### PAGE

Resource: Finance & Commerce, Todd Nelson
Minnesota companies hoping to sell or buy more goods and services locally have a new way to connect with one another at MN Supplier Match, an online business-to-business database recently launched by the Minnesota Chamber of Commerce.
The chamber began working on the database about 18 months ago, said Sean O’Neil, business development coordinator at the chamber.
Some of the chamber’s more than 2,300 members wanted “something more systematic and accessible” to search for in-state suppliers, O’Neil said.
“We’re hoping it’s a tool that allows for that more organic way of finding suppliers in your own backyard,” O’Neil said. “A lot of companies want to find suppliers closer to home.”
MN Supplier Match could help some of the state’s smaller companies get on the radar of some of its biggest.
“We have been working with some of the state’s largest Fortune 500 companies to help them expand their local supply chain,” Vicki Stute, the chamber’s vice president of programs and service, said in a statement.
Sourcing from local suppliers offers advantages including “customization, accessibility, rapid delivery, shared networks and trusted quality,” Stute said. “And (the database) creates value for the Minnesota economy by keeping more dollars in the state and making our suppliers and buyers more competitive.”
More than 460 businesses were registered for MN Supplier Match when it launched in January, O’Neil said. The chamber’s goal is to have more than 1,000 businesses in the database by year’s end.
Buyers seeking to access the database must be chamber members, O’Neil said. The cost of a chamber membership starts at $695 and is based on the number of employees a company has in Minnesota.
Suppliers on MN Supplier Match must be chamber members or must have had a visit from Grow Minnesota!, the chamber’s business retention and assistance program, O’Neil said.
More than 7,000 businesses statewide have had such visits during the past 15 years, O’Neil said. The visits are from the chamber or one of more than 70 local chambers and economic development organizations. The company visits help assess business conditions in the state by tracking issues related to workforce, innovation, exports and capital investment plans.
Registered companies can search the database by keyword or one of 60 preset product and service categories, O’Neil said. Users can filter results by criteria including a company’s location, the industries it serves, and whether it is a business owned by minorities, women or veterans.

(Spatial layout entries)
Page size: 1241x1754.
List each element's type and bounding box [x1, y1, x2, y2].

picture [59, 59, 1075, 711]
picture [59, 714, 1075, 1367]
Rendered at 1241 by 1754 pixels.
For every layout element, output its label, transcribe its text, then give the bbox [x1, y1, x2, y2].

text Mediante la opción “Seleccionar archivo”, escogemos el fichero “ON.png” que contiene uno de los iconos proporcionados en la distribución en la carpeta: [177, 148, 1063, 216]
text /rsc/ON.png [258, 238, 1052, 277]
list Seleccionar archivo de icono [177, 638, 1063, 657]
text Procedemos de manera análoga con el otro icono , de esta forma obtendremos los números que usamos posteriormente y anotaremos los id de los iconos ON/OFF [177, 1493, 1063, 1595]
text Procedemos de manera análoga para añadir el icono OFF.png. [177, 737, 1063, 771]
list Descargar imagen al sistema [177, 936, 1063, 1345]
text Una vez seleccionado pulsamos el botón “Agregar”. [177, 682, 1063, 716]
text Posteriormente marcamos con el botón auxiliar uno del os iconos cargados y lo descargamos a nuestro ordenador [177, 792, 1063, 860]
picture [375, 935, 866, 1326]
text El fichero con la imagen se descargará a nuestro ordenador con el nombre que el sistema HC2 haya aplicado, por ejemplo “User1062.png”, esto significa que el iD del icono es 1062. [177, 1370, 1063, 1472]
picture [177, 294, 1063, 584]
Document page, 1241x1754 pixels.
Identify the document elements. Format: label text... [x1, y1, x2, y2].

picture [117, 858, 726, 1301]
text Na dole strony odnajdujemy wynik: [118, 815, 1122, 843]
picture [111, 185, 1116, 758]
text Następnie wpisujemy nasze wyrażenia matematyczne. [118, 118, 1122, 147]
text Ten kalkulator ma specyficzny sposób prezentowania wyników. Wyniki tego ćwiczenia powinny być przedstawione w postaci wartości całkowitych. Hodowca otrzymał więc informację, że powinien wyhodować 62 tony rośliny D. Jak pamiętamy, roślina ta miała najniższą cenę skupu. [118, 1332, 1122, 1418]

### TO-DO LIST
- a) For each statement below, say whether it agrees with the article on MN Supplier Match, giving yes or no along with the words from the article that decide it. (i) The chamber started work on the database roughly 18 months ago. (ii) A chamber membership costs a flat $695 regardless of company size. (iii) More than 1,000 businesses were registered when the database launched in January.
- b) From the article on MN Supplier Match, extract the part that opens with the words containing "More than 460" and closes with "has in Minnesota.".

### OUTPUTS
- a)
(i) Yes: "The chamber began working on the database about 18 months ago"
(ii) No: "The cost of a chamber membership starts at $695 and is based on the number of employees a company has in Minnesota."
(iii) No: "More than 460 businesses were registered for MN Supplier Match when it launched in January"

- b)
More than 460 businesses were registered for MN Supplier Match when it launched in January, O’Neil said. The chamber’s goal is to have more than 1,000 businesses in the database by year’s end.
Buyers seeking to access the database must be chamber members, O’Neil said. The cost of a chamber membership starts at $695 and is based on the number of employees a company has in Minnesota.